Municipals close a touch weaker as deals hit market; Wake County brings $176.42 million G.O.s

By Sheri Kasprzak

New York, April 9 - Municipal yields were seen softer 10 years and out, traders reported, despite improved Treasuries.

"Maybe a basis point to 3 in spots, between 10 and 30 years," said one trader of the weakness.

"It's really hard to tell what's pushing us down. Treasuries were stronger, new issues seem to be pricing okay. It could be a supply issue. We could be seeing some pressure."

Looking to the bigger picture, municipals still face some headwinds, said Tom Kozlik, municipal credit analyst with Janney Montgomery Scott LLC.

"We continue to advise investors to be aware of the specific credit conditions of their individual holdings, no matter what happens when new economic data is released," Kozlik wrote Tuesday.

"There are still headwinds some municipal issuers will need to grapple with. Higher home prices are a positive development, but investors still need to conscious of how their individual holdings might be affected by larger macro events that are mostly out of the control of many of the individual issuers.

"Overall, we still think investors should generally stick to higher quality general obligation and revenue issuers unless they have in-depth understanding of the individual credit," Kozlik continued.

Wake County brings G.O.s

Moving to the day's primary action, the Wake County, N.C., sold $176,415,000 of series 2013 general obligation school loan bonds, said a pricing sheet.

The offering included $51,165,000 of series 2013A G.O. school bonds and $125.25 million of series 2013B G.O. public improvement bonds.

The bonds (Aaa/AAA/AAA) were sold competitively.
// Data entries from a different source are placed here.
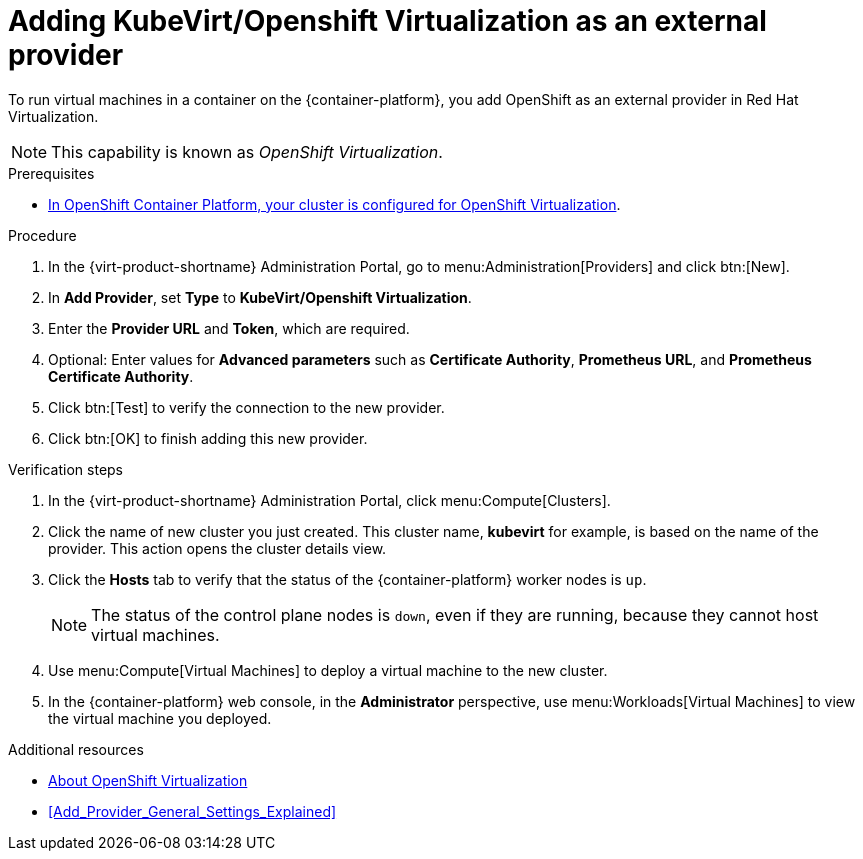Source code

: // Module included in the following assemblies:
//
// doc-Administration_Guide/chap-External_Providers.adoc

:_content-type: PROCEDURE
:_content-type: PROCEDURE
[id="proc-adding-kubevirt-openshift-as-an-external-provider_{context}"]
= Adding KubeVirt/Openshift Virtualization as an external provider

To run virtual machines in a container on the {container-platform}, you add OpenShift as an external provider in Red Hat Virtualization.

NOTE: This capability is known as _OpenShift Virtualization_.

.Prerequisites

* link:https://docs.openshift.com/container-platform/latest/virt/install/preparing-cluster-for-virt.html[In OpenShift Container Platform, your cluster is configured for OpenShift Virtualization].

.Procedure

. In the {virt-product-shortname} Administration Portal, go to menu:Administration[Providers] and click btn:[New].

. In *Add Provider*, set *Type* to *KubeVirt/Openshift Virtualization*.

. Enter the *Provider URL* and *Token*, which are required.

. Optional: Enter values for *Advanced parameters* such as *Certificate Authority*, *Prometheus URL*, and *Prometheus Certificate Authority*.

. Click btn:[Test] to verify the connection to the new provider.

. Click btn:[OK] to finish adding this new provider.


.Verification steps

. In the {virt-product-shortname} Administration Portal, click menu:Compute[Clusters].

. Click the name of new cluster you just created. This cluster name, *kubevirt* for example, is based on the name of the provider. This action opens the cluster details view.

. Click the *Hosts* tab to verify that the status of the {container-platform} worker nodes is `up`.
+
[NOTE]
====
The status of the control plane nodes is `down`, even if they are running, because they cannot host virtual machines.
====

. Use menu:Compute[Virtual Machines] to deploy a virtual machine to the new cluster.

. In the {container-platform} web console, in the *Administrator* perspective, use menu:Workloads[Virtual Machines] to view the virtual machine you deployed.

.Additional resources

* link:https://docs.openshift.com/container-platform/latest/virt/about-virt.html[About OpenShift Virtualization]
* xref:Add_Provider_General_Settings_Explained[]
Citigroup Global Markets Inc. won the series 2013A bonds at a 2.32% true interest cost and J.P. Morgan Securities LLC took the series 2013B bonds at a 2.33% TIC. There were five bids for the 2013A bonds and six bids for the series 2013B bonds, said a statement from the county.

The 2013A bonds are due 2014 to 2032 with 2.25% to 5% coupons.

The 2013B bonds are due 2014 to 2032 with 3% to 5% coupons.

Proceeds will be used to finance the costs to acquire, construct, expand and renovate school facilities in the county.

Florida Hurricane deal set

In upcoming sales during the week, the Florida Hurricane Catastrophe Fund Finance Corp. is set to price $2 billion of series 2013A revenue bonds during the week of April 8, said a sales calendar.

The offering is one of $2 billion deals set to price this week, the other being a $2 billion G.O. deal from the State of California.

The hurricane bonds (Aa3/AA-/AA) will be sold through Barclays.

Proceeds will be used to increase the corporation's cash-on-hand ahead of the 2013 hurricane season.